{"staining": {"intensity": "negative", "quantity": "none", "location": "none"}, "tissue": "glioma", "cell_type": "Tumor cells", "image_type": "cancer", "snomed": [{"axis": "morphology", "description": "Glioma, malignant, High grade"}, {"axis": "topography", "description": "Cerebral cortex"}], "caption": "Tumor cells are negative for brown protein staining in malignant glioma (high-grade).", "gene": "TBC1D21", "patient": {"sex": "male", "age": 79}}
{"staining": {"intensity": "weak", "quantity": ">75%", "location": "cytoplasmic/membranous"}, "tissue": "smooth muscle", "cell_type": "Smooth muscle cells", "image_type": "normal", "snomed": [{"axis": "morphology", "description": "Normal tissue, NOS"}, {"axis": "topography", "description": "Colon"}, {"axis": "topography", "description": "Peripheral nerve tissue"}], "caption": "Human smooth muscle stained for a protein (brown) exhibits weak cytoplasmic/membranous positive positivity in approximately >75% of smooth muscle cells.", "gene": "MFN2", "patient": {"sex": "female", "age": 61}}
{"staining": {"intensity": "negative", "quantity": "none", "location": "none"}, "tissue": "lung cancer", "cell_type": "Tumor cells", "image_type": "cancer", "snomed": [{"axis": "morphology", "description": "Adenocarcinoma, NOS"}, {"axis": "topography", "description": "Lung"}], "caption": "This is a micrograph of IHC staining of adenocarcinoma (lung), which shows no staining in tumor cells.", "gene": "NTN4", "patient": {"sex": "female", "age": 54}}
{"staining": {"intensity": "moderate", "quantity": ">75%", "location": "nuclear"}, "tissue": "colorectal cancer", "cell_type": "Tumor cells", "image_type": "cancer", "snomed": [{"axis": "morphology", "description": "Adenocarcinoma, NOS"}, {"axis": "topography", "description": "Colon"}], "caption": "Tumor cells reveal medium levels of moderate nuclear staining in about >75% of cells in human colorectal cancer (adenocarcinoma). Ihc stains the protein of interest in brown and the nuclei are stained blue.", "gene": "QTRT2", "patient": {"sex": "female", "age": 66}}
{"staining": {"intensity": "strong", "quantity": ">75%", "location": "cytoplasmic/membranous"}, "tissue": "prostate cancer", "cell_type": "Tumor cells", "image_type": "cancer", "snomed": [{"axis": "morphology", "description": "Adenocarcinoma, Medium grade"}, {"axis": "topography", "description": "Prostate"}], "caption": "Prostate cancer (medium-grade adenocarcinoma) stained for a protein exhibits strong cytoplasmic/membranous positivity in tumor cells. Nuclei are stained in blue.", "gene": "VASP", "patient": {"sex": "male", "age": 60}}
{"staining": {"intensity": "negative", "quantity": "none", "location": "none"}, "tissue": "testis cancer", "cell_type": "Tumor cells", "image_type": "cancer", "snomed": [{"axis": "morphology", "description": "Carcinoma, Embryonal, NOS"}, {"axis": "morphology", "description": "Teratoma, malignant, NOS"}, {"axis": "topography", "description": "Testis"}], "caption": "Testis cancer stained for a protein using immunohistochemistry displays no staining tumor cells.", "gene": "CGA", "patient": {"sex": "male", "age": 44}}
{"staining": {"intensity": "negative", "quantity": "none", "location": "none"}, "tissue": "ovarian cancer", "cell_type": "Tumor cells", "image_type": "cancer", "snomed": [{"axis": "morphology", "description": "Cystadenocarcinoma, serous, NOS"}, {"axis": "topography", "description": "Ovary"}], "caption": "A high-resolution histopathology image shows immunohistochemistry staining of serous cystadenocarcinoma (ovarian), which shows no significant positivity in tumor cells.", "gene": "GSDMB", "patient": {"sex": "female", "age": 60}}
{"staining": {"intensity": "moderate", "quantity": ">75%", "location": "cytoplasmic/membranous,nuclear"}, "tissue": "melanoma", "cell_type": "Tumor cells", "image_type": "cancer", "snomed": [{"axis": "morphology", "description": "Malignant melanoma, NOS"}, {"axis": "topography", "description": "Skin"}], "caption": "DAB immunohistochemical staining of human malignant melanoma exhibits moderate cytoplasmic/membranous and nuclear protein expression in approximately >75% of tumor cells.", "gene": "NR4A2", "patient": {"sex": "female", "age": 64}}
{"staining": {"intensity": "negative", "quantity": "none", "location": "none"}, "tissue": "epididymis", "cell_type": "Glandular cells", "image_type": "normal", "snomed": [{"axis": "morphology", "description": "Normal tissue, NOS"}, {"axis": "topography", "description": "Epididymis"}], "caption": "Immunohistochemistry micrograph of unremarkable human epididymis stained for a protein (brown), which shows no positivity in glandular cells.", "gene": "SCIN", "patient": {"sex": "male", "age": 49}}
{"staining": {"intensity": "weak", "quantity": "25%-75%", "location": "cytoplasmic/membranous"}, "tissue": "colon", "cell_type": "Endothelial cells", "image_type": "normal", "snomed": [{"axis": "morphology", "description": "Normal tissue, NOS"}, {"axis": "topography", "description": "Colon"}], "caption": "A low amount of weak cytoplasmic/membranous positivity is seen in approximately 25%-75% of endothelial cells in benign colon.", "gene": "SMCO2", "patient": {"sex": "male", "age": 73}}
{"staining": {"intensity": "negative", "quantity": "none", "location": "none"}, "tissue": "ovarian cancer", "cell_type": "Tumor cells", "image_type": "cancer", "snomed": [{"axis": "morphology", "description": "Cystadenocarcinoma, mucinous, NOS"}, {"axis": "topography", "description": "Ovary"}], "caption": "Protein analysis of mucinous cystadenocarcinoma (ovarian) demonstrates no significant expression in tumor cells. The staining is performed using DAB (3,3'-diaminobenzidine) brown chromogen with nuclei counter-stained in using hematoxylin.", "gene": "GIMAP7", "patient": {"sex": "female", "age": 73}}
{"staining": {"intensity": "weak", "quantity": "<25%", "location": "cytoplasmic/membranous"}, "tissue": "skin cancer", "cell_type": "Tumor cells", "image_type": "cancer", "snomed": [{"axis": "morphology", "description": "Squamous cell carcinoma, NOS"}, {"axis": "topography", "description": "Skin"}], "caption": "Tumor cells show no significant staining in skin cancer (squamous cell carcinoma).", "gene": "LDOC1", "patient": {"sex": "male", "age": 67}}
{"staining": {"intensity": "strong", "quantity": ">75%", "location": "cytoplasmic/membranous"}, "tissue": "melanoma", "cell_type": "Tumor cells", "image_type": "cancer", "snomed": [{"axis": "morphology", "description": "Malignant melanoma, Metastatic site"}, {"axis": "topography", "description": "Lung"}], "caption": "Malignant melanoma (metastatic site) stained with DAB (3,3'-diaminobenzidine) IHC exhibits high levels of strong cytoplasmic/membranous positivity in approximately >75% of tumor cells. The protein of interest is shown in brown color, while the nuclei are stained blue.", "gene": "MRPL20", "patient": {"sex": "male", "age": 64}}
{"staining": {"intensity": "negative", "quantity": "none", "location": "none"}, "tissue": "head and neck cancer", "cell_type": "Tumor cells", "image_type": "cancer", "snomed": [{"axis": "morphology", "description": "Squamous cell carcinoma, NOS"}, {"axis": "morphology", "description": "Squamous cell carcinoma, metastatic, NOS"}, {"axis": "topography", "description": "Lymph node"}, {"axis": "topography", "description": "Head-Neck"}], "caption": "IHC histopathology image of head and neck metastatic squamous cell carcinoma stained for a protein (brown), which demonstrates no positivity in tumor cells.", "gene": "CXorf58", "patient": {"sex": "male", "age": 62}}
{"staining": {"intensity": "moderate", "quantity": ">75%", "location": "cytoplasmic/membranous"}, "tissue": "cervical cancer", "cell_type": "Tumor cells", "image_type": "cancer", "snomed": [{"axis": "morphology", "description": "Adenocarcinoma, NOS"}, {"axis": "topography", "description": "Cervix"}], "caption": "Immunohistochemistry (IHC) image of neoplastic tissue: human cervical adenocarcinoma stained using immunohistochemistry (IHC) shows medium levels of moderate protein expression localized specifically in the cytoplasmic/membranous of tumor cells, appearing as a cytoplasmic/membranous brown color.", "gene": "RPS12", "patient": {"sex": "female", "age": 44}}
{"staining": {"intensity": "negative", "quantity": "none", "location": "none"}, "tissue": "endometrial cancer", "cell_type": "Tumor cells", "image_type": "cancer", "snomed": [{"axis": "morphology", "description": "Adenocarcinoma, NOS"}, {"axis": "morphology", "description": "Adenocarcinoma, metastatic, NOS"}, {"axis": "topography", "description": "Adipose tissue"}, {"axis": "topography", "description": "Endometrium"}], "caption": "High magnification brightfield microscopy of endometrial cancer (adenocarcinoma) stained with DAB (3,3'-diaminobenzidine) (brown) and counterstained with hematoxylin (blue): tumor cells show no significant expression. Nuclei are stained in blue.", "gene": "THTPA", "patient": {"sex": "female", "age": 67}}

WHAT TO DO> Working from the material above, restate word for word the lines between the line with "high-resolution histopathology image" and the line with "low amount of", both included, and only those.

TASK ANSWER>
{"staining": {"intensity": "negative", "quantity": "none", "location": "none"}, "tissue": "ovarian cancer", "cell_type": "Tumor cells", "image_type": "cancer", "snomed": [{"axis": "morphology", "description": "Cystadenocarcinoma, serous, NOS"}, {"axis": "topography", "description": "Ovary"}], "caption": "A high-resolution histopathology image shows immunohistochemistry staining of serous cystadenocarcinoma (ovarian), which shows no significant positivity in tumor cells.", "gene": "GSDMB", "patient": {"sex": "female", "age": 60}}
{"staining": {"intensity": "moderate", "quantity": ">75%", "location": "cytoplasmic/membranous,nuclear"}, "tissue": "melanoma", "cell_type": "Tumor cells", "image_type": "cancer", "snomed": [{"axis": "morphology", "description": "Malignant melanoma, NOS"}, {"axis": "topography", "description": "Skin"}], "caption": "DAB immunohistochemical staining of human malignant melanoma exhibits moderate cytoplasmic/membranous and nuclear protein expression in approximately >75% of tumor cells.", "gene": "NR4A2", "patient": {"sex": "female", "age": 64}}
{"staining": {"intensity": "negative", "quantity": "none", "location": "none"}, "tissue": "epididymis", "cell_type": "Glandular cells", "image_type": "normal", "snomed": [{"axis": "morphology", "description": "Normal tissue, NOS"}, {"axis": "topography", "description": "Epididymis"}], "caption": "Immunohistochemistry micrograph of unremarkable human epididymis stained for a protein (brown), which shows no positivity in glandular cells.", "gene": "SCIN", "patient": {"sex": "male", "age": 49}}
{"staining": {"intensity": "weak", "quantity": "25%-75%", "location": "cytoplasmic/membranous"}, "tissue": "colon", "cell_type": "Endothelial cells", "image_type": "normal", "snomed": [{"axis": "morphology", "description": "Normal tissue, NOS"}, {"axis": "topography", "description": "Colon"}], "caption": "A low amount of weak cytoplasmic/membranous positivity is seen in approximately 25%-75% of endothelial cells in benign colon.", "gene": "SMCO2", "patient": {"sex": "male", "age": 73}}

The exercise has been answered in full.